** Begin Data excerpts **
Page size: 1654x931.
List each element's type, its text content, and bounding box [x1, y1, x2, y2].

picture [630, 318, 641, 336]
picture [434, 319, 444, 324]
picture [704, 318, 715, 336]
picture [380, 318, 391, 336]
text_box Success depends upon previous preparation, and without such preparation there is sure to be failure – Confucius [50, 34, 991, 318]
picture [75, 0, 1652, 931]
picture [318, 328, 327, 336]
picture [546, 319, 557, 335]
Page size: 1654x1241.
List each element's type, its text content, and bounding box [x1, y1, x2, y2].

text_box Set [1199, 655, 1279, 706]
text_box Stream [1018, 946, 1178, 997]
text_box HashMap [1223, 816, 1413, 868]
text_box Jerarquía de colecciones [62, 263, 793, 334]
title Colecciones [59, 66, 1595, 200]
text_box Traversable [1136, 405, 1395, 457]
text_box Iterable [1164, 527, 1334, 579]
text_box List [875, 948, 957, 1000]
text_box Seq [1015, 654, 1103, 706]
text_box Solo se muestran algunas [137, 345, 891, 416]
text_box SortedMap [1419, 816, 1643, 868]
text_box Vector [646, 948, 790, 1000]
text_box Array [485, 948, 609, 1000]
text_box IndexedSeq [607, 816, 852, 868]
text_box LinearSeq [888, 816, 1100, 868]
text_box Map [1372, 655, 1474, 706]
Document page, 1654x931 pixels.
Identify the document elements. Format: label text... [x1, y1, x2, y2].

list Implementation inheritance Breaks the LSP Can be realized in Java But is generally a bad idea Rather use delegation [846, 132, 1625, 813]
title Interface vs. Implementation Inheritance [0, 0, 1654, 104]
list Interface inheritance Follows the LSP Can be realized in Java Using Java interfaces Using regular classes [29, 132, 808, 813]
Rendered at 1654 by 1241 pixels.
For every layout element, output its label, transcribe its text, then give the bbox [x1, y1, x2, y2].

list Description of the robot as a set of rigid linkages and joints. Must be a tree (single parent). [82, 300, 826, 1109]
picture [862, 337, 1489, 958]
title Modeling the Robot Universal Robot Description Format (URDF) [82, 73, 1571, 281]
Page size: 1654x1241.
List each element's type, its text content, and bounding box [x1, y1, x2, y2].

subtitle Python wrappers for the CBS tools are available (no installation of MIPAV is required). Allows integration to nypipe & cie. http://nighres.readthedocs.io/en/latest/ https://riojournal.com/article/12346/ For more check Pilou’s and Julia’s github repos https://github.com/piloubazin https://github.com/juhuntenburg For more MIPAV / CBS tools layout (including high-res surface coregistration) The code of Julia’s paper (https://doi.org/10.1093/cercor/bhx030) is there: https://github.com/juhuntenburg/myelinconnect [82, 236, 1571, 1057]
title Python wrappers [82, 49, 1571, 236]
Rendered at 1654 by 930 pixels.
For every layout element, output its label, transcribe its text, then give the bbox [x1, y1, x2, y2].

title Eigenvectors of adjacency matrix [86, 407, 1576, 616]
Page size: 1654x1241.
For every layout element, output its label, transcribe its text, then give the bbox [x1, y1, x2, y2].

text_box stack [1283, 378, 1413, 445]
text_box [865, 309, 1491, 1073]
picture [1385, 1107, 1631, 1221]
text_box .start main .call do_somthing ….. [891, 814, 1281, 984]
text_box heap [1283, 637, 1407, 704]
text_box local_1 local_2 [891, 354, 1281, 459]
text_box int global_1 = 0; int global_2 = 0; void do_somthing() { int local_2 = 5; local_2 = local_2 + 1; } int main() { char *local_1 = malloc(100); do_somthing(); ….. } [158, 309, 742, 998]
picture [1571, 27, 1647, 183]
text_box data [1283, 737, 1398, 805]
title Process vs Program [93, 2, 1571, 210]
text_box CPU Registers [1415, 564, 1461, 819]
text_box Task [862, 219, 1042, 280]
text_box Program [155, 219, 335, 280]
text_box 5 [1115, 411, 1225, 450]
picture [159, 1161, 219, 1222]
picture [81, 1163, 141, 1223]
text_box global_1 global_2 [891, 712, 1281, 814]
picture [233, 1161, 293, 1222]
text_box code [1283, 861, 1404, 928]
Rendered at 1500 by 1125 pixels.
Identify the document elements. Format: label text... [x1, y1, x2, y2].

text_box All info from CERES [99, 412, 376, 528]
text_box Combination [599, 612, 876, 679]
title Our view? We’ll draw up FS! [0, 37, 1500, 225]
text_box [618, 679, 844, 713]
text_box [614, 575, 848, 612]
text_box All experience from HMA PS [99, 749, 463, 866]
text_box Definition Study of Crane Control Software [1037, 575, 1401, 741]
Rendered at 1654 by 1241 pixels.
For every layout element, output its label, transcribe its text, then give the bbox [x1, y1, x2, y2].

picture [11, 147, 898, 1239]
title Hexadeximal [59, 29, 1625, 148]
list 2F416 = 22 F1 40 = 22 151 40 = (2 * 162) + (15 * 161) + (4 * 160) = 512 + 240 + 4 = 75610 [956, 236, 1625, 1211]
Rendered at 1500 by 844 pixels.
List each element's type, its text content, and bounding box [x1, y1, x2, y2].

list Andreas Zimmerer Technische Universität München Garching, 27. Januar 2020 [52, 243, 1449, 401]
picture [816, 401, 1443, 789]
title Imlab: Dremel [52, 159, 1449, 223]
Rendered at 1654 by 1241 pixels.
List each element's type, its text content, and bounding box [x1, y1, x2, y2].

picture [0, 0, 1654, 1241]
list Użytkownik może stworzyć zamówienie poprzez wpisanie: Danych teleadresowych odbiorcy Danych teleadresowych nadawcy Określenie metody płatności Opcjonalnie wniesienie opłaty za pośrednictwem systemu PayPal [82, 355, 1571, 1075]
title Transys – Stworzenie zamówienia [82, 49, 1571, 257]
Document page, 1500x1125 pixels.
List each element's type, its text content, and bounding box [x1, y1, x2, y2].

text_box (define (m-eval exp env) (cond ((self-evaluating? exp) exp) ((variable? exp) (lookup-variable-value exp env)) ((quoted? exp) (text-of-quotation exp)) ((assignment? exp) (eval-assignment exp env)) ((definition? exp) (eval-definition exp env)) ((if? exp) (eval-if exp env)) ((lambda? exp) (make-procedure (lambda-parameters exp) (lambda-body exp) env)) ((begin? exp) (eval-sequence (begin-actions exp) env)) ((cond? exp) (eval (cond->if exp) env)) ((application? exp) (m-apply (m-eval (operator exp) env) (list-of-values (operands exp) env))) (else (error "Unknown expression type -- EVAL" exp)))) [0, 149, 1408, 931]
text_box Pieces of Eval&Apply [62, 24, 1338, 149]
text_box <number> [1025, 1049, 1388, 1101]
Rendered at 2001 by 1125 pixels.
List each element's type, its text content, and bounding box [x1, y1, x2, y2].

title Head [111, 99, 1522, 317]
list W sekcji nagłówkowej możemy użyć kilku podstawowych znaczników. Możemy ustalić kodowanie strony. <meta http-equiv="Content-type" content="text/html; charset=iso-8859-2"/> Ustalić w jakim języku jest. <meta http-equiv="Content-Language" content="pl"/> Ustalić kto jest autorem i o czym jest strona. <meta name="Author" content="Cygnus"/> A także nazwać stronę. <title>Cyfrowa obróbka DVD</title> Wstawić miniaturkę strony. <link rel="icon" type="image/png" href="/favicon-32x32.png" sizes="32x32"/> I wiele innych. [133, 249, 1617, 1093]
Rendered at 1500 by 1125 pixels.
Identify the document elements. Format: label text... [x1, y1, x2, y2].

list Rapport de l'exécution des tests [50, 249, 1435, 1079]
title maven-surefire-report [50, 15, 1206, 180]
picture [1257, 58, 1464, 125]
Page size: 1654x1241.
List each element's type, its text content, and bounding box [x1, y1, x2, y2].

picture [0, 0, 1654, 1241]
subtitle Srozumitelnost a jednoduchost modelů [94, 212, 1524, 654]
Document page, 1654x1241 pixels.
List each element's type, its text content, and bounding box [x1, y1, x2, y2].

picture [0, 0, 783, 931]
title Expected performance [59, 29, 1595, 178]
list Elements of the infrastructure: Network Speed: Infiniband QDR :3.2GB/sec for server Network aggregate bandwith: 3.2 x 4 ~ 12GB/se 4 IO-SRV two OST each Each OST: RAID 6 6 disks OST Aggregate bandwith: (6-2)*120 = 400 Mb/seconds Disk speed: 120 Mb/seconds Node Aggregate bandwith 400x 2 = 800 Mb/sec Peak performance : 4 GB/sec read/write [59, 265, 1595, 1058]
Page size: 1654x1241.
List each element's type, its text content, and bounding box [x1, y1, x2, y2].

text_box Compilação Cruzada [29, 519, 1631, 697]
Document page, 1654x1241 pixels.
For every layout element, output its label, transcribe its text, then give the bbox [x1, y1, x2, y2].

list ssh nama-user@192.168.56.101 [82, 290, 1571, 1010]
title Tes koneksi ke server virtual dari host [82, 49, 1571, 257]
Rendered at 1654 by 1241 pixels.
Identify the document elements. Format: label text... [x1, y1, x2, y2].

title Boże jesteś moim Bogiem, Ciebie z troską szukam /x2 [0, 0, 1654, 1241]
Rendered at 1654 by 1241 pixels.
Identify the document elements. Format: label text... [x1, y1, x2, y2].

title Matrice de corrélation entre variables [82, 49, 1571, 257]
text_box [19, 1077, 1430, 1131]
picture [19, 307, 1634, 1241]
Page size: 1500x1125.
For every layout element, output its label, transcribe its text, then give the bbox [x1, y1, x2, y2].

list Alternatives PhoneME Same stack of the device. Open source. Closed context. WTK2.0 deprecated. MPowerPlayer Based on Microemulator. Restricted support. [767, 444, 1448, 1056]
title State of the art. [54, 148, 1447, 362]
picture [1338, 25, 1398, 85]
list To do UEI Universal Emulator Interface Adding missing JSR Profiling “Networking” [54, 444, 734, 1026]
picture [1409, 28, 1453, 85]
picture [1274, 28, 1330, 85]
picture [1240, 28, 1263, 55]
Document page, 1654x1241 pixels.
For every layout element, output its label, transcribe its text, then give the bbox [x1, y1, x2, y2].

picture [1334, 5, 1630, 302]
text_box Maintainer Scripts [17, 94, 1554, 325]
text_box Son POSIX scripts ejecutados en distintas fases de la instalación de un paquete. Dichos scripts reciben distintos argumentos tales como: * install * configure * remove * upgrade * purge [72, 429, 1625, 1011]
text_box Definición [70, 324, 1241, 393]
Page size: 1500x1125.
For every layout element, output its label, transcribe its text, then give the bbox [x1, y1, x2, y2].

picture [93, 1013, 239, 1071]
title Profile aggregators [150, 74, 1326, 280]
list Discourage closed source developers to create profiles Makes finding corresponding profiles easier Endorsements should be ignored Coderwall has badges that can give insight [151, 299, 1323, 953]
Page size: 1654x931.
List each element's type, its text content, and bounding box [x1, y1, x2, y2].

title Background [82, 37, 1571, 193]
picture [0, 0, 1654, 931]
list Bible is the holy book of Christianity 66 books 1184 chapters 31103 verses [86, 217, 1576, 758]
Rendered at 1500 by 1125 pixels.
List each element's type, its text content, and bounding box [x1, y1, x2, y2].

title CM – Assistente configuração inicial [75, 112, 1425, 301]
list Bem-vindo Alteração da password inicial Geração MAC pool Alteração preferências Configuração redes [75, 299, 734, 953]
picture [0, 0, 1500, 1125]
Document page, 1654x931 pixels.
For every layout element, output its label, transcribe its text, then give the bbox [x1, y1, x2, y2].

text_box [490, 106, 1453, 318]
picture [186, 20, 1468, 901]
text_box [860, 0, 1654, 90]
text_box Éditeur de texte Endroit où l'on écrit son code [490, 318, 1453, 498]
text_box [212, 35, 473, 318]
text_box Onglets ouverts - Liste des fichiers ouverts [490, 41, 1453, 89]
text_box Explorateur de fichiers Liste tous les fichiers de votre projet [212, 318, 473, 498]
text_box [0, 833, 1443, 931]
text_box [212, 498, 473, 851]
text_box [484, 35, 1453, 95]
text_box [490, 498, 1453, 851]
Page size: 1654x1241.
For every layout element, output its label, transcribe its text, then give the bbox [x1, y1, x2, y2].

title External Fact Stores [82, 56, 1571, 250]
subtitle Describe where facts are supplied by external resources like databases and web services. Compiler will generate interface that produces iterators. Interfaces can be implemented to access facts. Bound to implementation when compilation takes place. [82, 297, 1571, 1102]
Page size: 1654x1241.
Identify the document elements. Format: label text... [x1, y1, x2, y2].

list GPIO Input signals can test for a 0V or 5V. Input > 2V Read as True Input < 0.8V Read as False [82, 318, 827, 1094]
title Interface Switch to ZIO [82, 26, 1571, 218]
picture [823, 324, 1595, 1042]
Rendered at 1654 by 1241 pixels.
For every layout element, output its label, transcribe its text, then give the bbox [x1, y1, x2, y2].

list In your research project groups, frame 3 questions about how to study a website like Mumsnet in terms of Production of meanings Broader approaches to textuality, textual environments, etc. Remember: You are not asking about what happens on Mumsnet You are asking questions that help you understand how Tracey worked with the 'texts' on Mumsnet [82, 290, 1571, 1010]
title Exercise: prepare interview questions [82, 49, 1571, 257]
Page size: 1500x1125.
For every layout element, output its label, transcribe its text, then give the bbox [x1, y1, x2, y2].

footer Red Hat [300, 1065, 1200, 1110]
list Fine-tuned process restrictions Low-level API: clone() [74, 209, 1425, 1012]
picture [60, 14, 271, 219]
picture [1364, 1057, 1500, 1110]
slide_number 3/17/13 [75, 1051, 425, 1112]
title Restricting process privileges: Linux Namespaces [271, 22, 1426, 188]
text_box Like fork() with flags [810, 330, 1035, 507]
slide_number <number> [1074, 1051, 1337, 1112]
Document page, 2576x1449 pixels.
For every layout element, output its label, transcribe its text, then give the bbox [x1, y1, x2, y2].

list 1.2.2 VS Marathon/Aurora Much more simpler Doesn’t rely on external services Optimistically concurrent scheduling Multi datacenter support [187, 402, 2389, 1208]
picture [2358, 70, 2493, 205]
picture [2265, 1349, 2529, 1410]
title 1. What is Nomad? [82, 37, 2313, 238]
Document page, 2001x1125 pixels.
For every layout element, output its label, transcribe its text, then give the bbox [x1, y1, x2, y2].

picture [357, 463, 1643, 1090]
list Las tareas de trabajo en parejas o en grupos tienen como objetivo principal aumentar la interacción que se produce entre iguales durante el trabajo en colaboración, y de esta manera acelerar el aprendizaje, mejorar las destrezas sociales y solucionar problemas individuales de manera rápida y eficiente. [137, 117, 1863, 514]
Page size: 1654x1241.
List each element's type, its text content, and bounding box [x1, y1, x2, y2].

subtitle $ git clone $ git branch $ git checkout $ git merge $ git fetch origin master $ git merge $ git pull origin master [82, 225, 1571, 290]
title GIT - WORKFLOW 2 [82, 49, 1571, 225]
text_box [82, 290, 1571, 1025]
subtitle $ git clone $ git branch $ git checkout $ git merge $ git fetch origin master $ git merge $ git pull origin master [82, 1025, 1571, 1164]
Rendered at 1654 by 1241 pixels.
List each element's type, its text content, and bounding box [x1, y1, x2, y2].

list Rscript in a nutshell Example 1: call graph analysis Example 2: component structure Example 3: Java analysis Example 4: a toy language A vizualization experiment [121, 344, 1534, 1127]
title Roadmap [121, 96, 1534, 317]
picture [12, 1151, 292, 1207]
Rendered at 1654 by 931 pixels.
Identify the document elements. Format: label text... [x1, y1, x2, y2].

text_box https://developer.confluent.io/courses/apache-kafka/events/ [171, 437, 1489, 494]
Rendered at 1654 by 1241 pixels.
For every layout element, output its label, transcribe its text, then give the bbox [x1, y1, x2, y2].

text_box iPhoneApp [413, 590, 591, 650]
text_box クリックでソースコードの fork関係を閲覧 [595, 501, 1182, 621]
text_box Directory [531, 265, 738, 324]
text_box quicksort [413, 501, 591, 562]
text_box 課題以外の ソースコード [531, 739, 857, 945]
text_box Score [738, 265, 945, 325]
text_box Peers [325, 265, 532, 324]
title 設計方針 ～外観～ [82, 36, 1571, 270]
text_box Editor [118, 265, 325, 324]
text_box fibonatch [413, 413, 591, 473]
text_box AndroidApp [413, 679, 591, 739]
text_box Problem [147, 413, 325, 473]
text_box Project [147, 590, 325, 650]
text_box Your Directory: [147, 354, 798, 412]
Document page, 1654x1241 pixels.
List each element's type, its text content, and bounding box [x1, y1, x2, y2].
** End Data excerpts **
[Given task]: Can you convert everything from the start of the items down to the line containing "picture [380, 318, 391, 336]", both ends included, into a JSON list of strings with one string per line and blank lines omitted?

[Exercise response]:
[
  "Page size: 1654x931.",
  "List each element's type, its text content, and bounding box [x1, y1, x2, y2].",
  "picture [630, 318, 641, 336]",
  "picture [434, 319, 444, 324]",
  "picture [704, 318, 715, 336]",
  "picture [380, 318, 391, 336]"
]